Erlernen kann ichs in BRD aber  wo genau? und was kostet des?


----------



## Rascal (27. Oktober 2006)

Folgendermassen:

Du musst in die Kammer mit den 7 Geistern. Dort musst du Dunk'rel (englisch: Gloom'rel) anquatschen, welcher von dir ein Tribut verlangt. Daraufhin erscheint vor seinen Füssen ein Kessel. Dort müsst ihr folgenden Tribut abliefern: 20 Goldbarren, 10 Echtsilberbarren, und 2 Sternrubin.
Danach könnt ihr ihn nochmals ansprechen, und er bringt euch bei, Dunkeleisenerz zu verhütten.
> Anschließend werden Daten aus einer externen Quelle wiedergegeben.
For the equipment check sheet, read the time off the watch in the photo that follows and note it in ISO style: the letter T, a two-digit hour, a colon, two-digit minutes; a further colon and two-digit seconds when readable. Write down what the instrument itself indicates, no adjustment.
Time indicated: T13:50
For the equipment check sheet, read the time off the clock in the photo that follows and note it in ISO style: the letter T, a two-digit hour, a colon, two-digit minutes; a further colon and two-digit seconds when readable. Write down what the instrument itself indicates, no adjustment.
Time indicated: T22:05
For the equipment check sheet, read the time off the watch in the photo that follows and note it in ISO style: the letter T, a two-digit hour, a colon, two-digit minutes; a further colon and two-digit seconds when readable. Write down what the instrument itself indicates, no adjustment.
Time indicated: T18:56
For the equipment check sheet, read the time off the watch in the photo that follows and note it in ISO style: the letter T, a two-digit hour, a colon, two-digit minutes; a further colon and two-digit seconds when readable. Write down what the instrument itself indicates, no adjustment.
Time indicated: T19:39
Um das Erz zu verhütten (8 Erz ergeben 1 Barren!), müsst ihr zur Schwarzen Schmied gehen. Diese befindet sich auf dem Weg zum Geschmolzenen Kern, bzw. auf dem Weg zur Vorquest: Bei der Brücke, welche über den Lavastrom zum Kern führt, hat's links einen schmalen Steg mitten in die Lava. Das ist die Schwarze Schmiede.

So Long
Rascal


----------



## Madrax (28. Oktober 2006)

ist der umbenannt worden,meine der heist Dunk´rel oder so ähnlich ist der 2´te von rechts wenn man reinkommt.
mfg Madrax


----------



## Rascal (29. Oktober 2006)

Kann gut sein.... doofe Lokalisierung xD


----------



## Sahne (30. Oktober 2006)

Madrax schrieb:


> ist der umbenannt worden,meine der heist Dunk´rel oder so ähnlich ist der 2´te von rechts wenn man reinkommt.
> mfg Madrax



Kann ich bestätigen, Dunk'rel.


----------